Council’s consent agenda for the meeting contains 12 items, which will be approved as a package unless singled out for separate discussion. Highlights include resolutions to:
- Waive repair permit fees for residential and commercial property owners affected by flooding on April 19-20. Approximately 25 structures were affected when water exceeded the banks of the French Broad and Swannanoa Rivers; staff members estimate that less than half of those structures need a permit for repairs.
- Renew a contract with Raleigh-based Blanchard, Miller, Lewis and Isley, P.A. for lobbying services at the N.C. General Assembly. The contract will be extended for two years at $144,000 total, or $6,000 per month.

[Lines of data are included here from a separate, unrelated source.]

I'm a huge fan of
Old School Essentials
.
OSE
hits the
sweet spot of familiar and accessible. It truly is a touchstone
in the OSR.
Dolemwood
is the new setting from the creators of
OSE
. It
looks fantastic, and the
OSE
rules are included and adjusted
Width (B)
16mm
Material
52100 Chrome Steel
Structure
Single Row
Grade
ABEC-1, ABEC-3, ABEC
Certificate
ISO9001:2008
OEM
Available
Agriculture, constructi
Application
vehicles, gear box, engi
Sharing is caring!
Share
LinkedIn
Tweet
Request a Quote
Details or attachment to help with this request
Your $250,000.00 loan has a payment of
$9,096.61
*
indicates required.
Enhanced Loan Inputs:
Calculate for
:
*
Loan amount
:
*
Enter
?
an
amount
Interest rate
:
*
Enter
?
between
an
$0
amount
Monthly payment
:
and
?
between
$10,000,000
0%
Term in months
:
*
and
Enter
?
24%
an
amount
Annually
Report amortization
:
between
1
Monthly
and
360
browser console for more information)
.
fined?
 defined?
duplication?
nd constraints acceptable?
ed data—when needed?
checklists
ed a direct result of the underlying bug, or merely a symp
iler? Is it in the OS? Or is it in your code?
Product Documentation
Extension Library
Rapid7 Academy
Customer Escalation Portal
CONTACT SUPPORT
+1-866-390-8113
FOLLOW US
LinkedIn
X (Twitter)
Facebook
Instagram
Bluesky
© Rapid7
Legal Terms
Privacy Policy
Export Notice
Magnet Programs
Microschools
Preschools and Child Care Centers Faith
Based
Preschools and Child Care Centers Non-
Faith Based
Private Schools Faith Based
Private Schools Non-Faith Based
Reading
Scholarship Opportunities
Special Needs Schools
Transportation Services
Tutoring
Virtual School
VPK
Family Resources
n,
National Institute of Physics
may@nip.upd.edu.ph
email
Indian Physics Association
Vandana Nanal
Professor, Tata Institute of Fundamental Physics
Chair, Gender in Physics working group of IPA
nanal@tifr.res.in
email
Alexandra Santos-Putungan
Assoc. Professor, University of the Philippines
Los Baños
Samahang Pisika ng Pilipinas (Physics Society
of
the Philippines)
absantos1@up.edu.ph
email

- Renew a contract with Waste Pro of North Carolina to provide bulk refuse and recycling collection for city government facilities. The contract would be amended from one year to four and increase the service rate by 3.5% for fiscal year 2020.
- Set a public hearing on Tuesday, May 28 to consider the adoption of the Fiscal Year 2019-20 Annual Operating Budget. This meeting represents the only formal opportunity for members of the public to comment on the document.
Asheville City Council meets at 5 p.m. in council chambers on the second floor of City Hall at 70 Court Plaza, Asheville. The full meeting agenda and supporting documents can be found here.
Edited at 4:44 p.m. to reflect availability of the city’s proposed budget document.
3 thoughts on “Redux: Council to decide fate of Flatiron at May 14 meeting”
I’ll soon be retiring in Asheville, but will visit at least once again, beforehand. I’d love to stay in a room at the Flatiron. I just hope it has intentional touches that would make it properly reminiscent of prior history.
It strikes me as politically, economically and intellectually dishonest to frame debate over the future of the Flatiron building as a binary choice. That either it MUST be redeveloped as a for-tourists showpiece (i.e., a high end boutique hotel), or it will remain as is and slide into further decline.
For more than 90 years the Flatiron building has functioned as a practical, multi-purpose building primarily serving the needs of residents and businesses. Through its longevity and unique design it has earned a special place in the hearts of Ashevillians, but it was never a showpiece building marketed as a tourist attraction.
Yes, the local economy has changed and at present there is an abundance of both outside and local capital for investment in tourism/hotels. However, if the city, which is now riding the crest of an economic boom, is truly in a situation where the only possible way for this building to have a future is for it to become yet another hotel, then our structural economic problems are far bigger than anyone imagined. I sincerely hope the city council musters the political will to say, “no,” to the proposal and encourages new plans for its redevelopment as a mixed use building.
The “historical preservation” argument essentially grants that the current property owner took on more building than he could take care of, bails him out, and allows him to walk away with the profits.
The key question to be asked at tonight’s meeting: has City Council identified 70 comparable vacant office spaces in downtown? If not downtown, then in the city? If not in the city, then in the county? If the answer is “no” — and a cursory glance at listings will tell you that — then it’s a vote to put professional businesses out of business.